IrGEMM: An Input-Aware Tuning Framework for Irregular GEMM on ARM and X86 CPUs
10/2022 - 04/2023
- Generated hundreds of highly optimized assembly kernels for diverse irregular GEMM types based on computing templates, the instruction mapping rules between templates and assembly codes, and pipeline optimization strategies.
- Abstracted tiling problems of GEMM into boxing problems that utilizes dynamic programming approach to minimum memory access of Irregular GEMM and maximum computational memory access ratio.
- Built a load-balanced multithreaded scheduling framework for processing batch matrix multiplication to achieve the ultimate multi-threaded speedup.
- Implemented a high-performance irregular matrix multiplication library for ARMv8 and Intel cascade Lake architectures.
- Increased the speed-up ratio of irregular DGEMM in a single-threaded environment to 2.3x, 2.7x, and 2.5x in comparison to Intel MKL, ARMPL, LIBXSMM, and BLIS; increased the speed-up ratio of irregular DGEMM in a multi-threaded environment to 3.4x, 14.6x, and 14.3x in comparison to Intel MKL, ARMPL, LIBXSMM, and BLIS.
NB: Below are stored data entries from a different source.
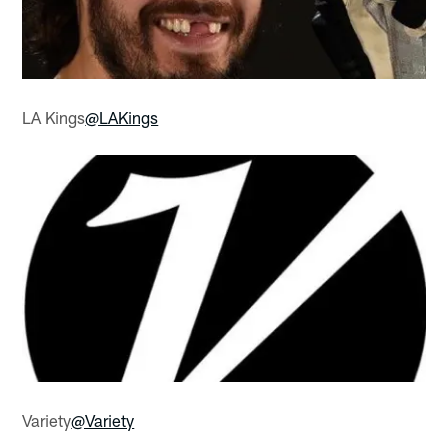
LA Kings
@LAKings
Variety
@Variety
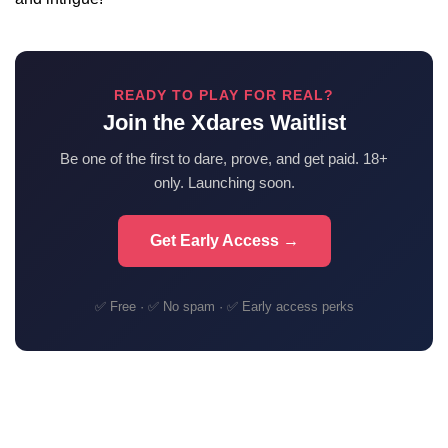
READY TO PLAY FOR REAL?
Join the Xdares Waitlist
Be one of the first to dare, prove, and get paid. 18+
only. Launching soon.
Get Early Access →
✅ Free · ✅ No spam · ✅ Early access perks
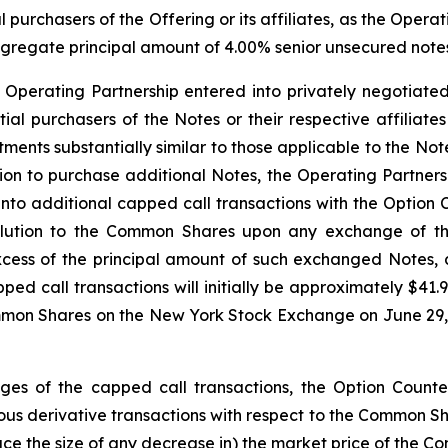
l purchasers of the Offering or its affiliates, as the Opera
aggregate principal amount of 4.00% senior unsecured notes 
e Operating Partnership entered into privately negotiated
nitial purchasers of the Notes or their respective affiliat
ustments substantially similar to those applicable to the 
option to purchase additional Notes, the Operating Partner
 into additional capped call transactions with the Option 
dilution to the Common Shares upon any exchange of t
xcess of the principal amount of such exchanged Notes,
pped call transactions will initially be approximately $4
mmon Shares on the New York Stock Exchange on June 29, 2
edges of the capped call transactions, the Option Counter
s derivative transactions with respect to the Common Share
duce the size of any decrease in) the market price of the C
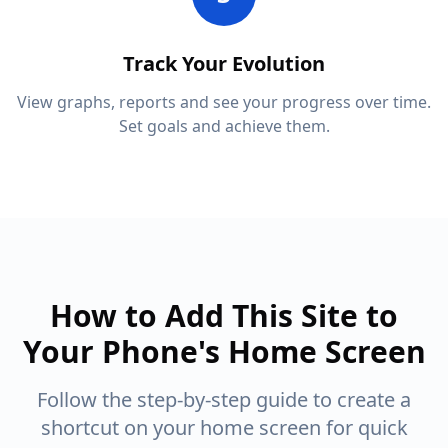
Track Your Evolution
View graphs, reports and see your progress over time.
Set goals and achieve them.
How to Add This Site to
Your Phone's Home Screen
Follow the step-by-step guide to create a
shortcut on your home screen for quick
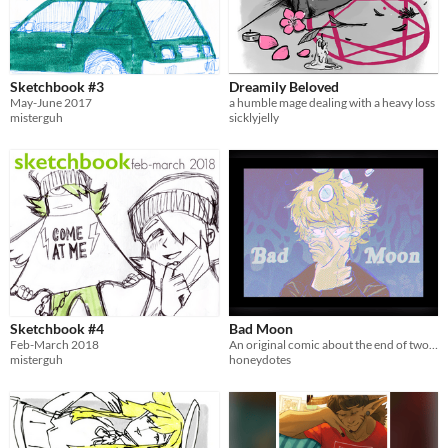
Sketchbook #3
Dreamily Beloved
May-June 2017
a humble mage dealing with a heavy loss
misterguh
sicklyjelly
Sketchbook #4
Bad Moon
Feb-March 2018
An original comic about the end of two worlds.
misterguh
honeydotes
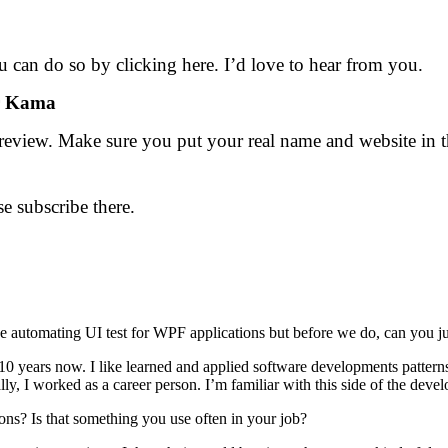
 can do so by clicking here. I’d love to hear from you.
ur Kama
review. Make sure you put your real name and website in the
se subscribe there.
tomating UI test for WPF applications but before we do, can you just te
0 years now. I like learned and applied software developments patterns
ally, I worked as a career person. I’m familiar with this side of the dev
s? Is that something you use often in your job?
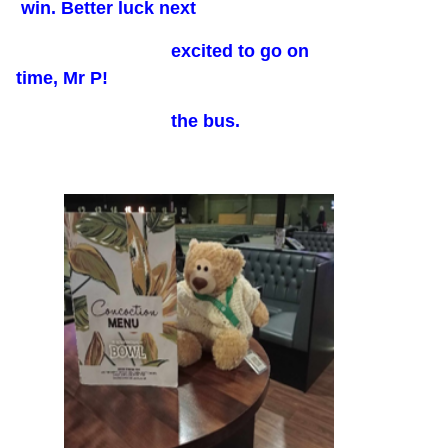
win. Better luck next
excited to go on
time, Mr P!
the bus.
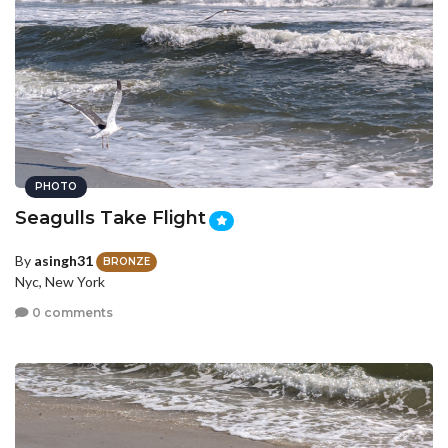
PHOTO
Seagulls Take Flight
By
asingh31
BRONZE
Nyc, New York
0 comments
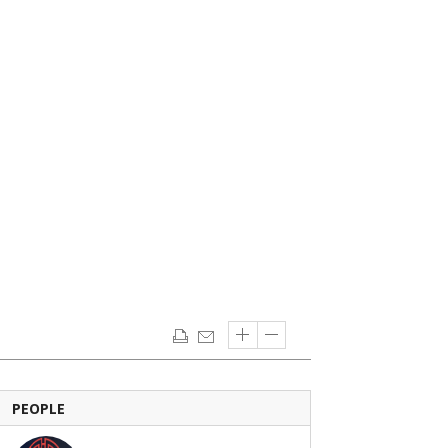
PEOPLE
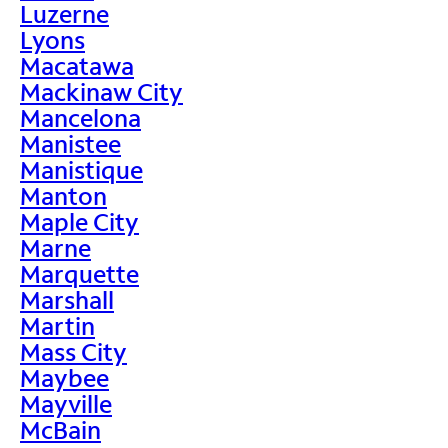
Luzerne
Lyons
Macatawa
Mackinaw City
Mancelona
Manistee
Manistique
Manton
Maple City
Marne
Marquette
Marshall
Martin
Mass City
Maybee
Mayville
McBain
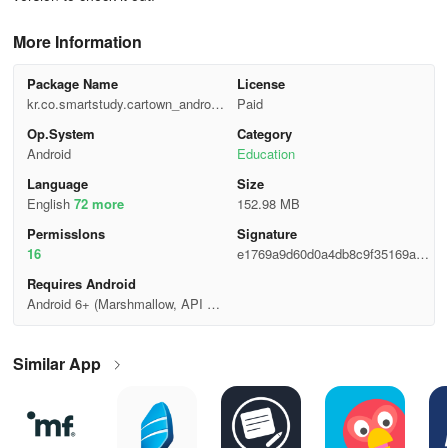
More Information
Package Name
License
kr.co.smartstudy.cartown_android
Paid
_googlemarket
Op.System
Category
Android
Education
Language
Size
English
72 more
152.98 MB
Permisslons
Signature
16
e1769a9d60d0a4db8c9f35169a38
3b68
Requires Android
Android 6+ (Marshmallow, API 2
3)
Similar App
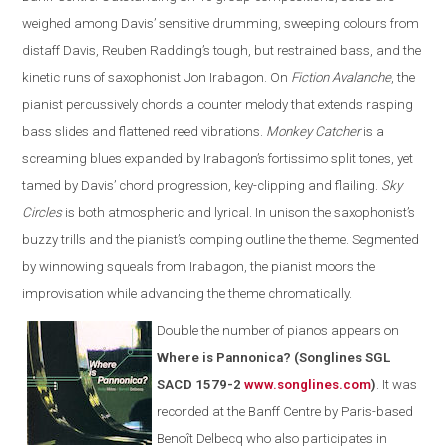
weighed among Davis’ sensitive drumming, sweeping colours from
distaff Davis, Reuben Radding’s tough, but restrained bass, and the
kinetic runs of saxophonist Jon Irabagon. On
Fiction Avalanche
, the
pianist percussively chords a counter melody that extends rasping
bass slides and flattened reed vibrations.
Monkey Catcher
is a
screaming blues expanded by Irabagon’s fortissimo split tones, yet
tamed by Davis’ chord progression, key-clipping and flailing.
Sky
Circles
is both atmospheric and lyrical. In unison the saxophonist’s
buzzy trills and the pianist’s comping outline the theme. Segmented
by winnowing squeals from Irabagon, the pianist moors the
improvisation while advancing the theme chromatically.
Double the number of pianos appears on
Where is Pannonica? (Songlines SGL
SACD 1579-2
www.songlines.com
)
. It was
recorded at the Banff Centre by Paris-based
Benoît Delbecq who also participates in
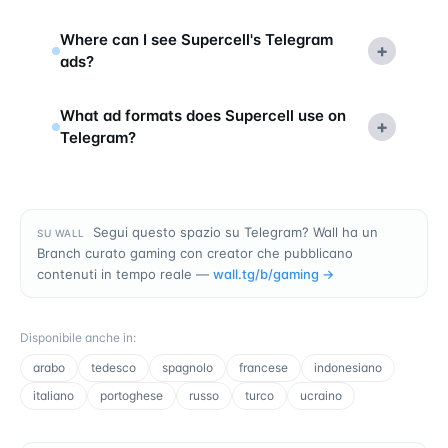
Where can I see Supercell's Telegram
+
ads?
What ad formats does Supercell use on
+
Telegram?
Segui questo spazio su Telegram? Wall ha un
SU WALL
Branch curato gaming con creator che pubblicano
contenuti in tempo reale —
wall.tg/b/
gaming
→
Disponibile anche in
:
arabo
tedesco
spagnolo
francese
indonesiano
italiano
portoghese
russo
turco
ucraino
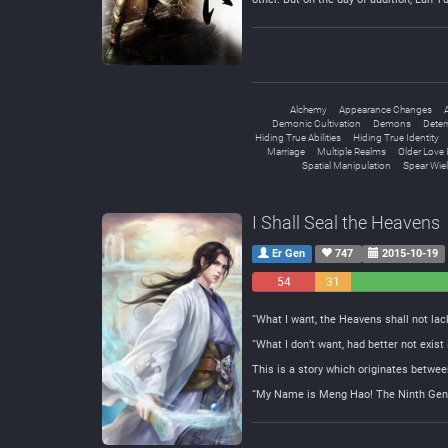
Alchemy
Appearance Changes
A
Demonic Cultivation
Demons
Deter
Hiding True Abilities
Hiding True Identity
Marriage
Multiple Realms
Older Love 
Spatial Manipulation
Spear Wiel
I Shall Seal the Heavens
Er Gen
747
2015-10-19
54
31
Negative
Neutral
“What I want, the Heavens shall not lack
“What I don’t want, had better not exist
This is a story which originates betwee
“My Name is Meng Hao! The Ninth Gener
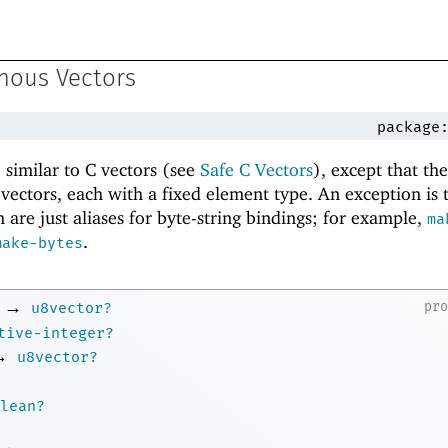
nous Vectors
package
similar to C vectors (see
Safe C Vectors
), except that th
f vectors, each with a fixed element type. An exception is
 are just aliases for byte-string bindings; for example,
ma
.
make-bytes
→
pr
u8vector?
tive-integer?
→
u8vector?
lean?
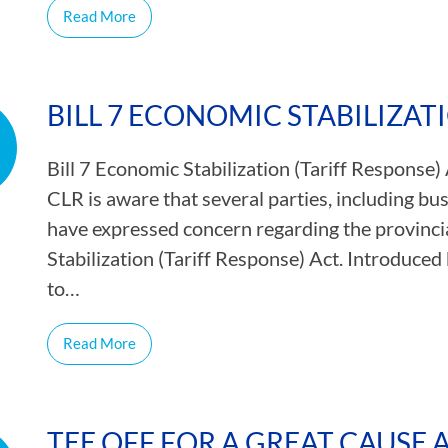
Read More
BILL 7 ECONOMIC STABILIZAT
Bill 7 Economic Stabilization (Tariff Response)
CLR is aware that several parties, including b
have expressed concern regarding the provinci
Stabilization (Tariff Response) Act. Introduce
to…
Read More
TEE OFF FOR A GREAT CAUSE 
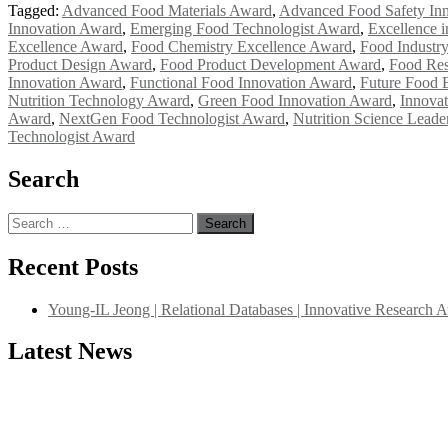
Tagged:
Advanced Food Materials Award
,
Advanced Food Safety In
Innovation Award
,
Emerging Food Technologist Award
,
Excellence 
Excellence Award
,
Food Chemistry Excellence Award
,
Food Industr
Product Design Award
,
Food Product Development Award
,
Food Res
Innovation Award
,
Functional Food Innovation Award
,
Future Food 
Nutrition Technology Award
,
Green Food Innovation Award
,
Innova
Award
,
NextGen Food Technologist Award
,
Nutrition Science Lead
Technologist Award
Search
Search
for:
Recent Posts
Young-IL Jeong | Relational Databases | Innovative Research 
Latest News
"Nominations are now open for the International Database Scientist 
their CVs for recognition on or before 27–28 August 2026 and avail 
support@globalmechanicsawards.com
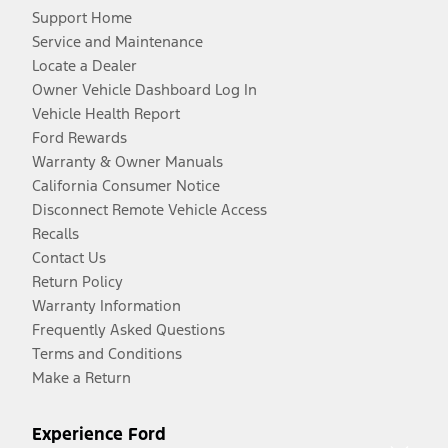
Support Home
Service and Maintenance
Locate a Dealer
Owner Vehicle Dashboard Log In
Vehicle Health Report
Ford Rewards
Warranty & Owner Manuals
California Consumer Notice
Disconnect Remote Vehicle Access
Recalls
Contact Us
Return Policy
Warranty Information
Frequently Asked Questions
Terms and Conditions
Make a Return
Experience Ford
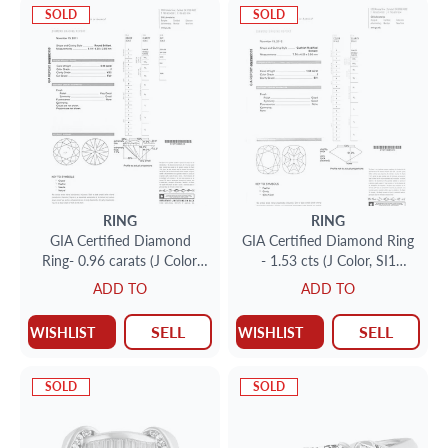
SOLD
SOLD
RING
RING
GIA Certified Diamond
GIA Certified Diamond Ring
Ring- 0.96 carats (J Color,
- 1.53 cts (J Color, SI1
VS2 Clarity)
Clarity)
ADD TO
ADD TO
SELL
SELL
WISHLIST
WISHLIST
SOLD
SOLD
IATF: An Input-Aware Tuning Framework for Compact BLAS Based on ARMv8 CPUs
10/2021 - 04/2022
- Proposed computing kernel templates for GEMM and TRSM based on the SIMD-friendly data layout and analyzed the compute-to-memory-access ratio to find the optimal kernel size; and optimized instruction selection.
- Carefully designed the data packing kernel so that the memory accesses of the computing kernel are contiguous.
- Proposed an adaptive tuning framework to chooses an appropriate number of matrices for batch operation each time according to L1 cache size and matrix size, and chooses the optimal data packing kernel and computing kernel according to the input matrix properties.
- Increased the speed-up ratio of GEMM and TRSM to 4x and 5x in comparison to ARMPL under double-precision floating-point operation.

LBBGEMM: A Load-Balanced Batch GEMM Framework on ARM CPUs
05/2022 - 10/2022
- Designed high-performance small GEMM kernels without data packaging to greatly reduce the memory accessing overhead.
- Presented a load-balanced multi-thread task scheduling strategy for batch GEMM to improve multi-core performance dramatically.
- Increased the speed-up ratio of DGEMM_Batch to 2.3x for a single thread and 4.2x for 48 threads in comparison to ARMPL.

High-performance Image Processing Algorithms Optimization Based On ARMv8 CPUs,
10/2020 - 10/2021
- Sorted image processing algorithms into three types (data irrelevant algorithm, data sharing algorithm and irregular memory access algorithm).
- Built a high-performance image processing algorithms library by writing the underlying code with Arm Neon Intrinsic and optimizing multi-threaded performance with OpenMP.
- Presented optimized image processing algorithm library based on ARMv8 architecture and substantially improved the image processing performance by optimizing the algorithms, memory access, SIMD, and assembly instruction.
- Increased the speed-up ratio of cvtColor, Resize and Filter modules to 1.2x, 2x, and 2x in comparison to the OpenCV algorithms library.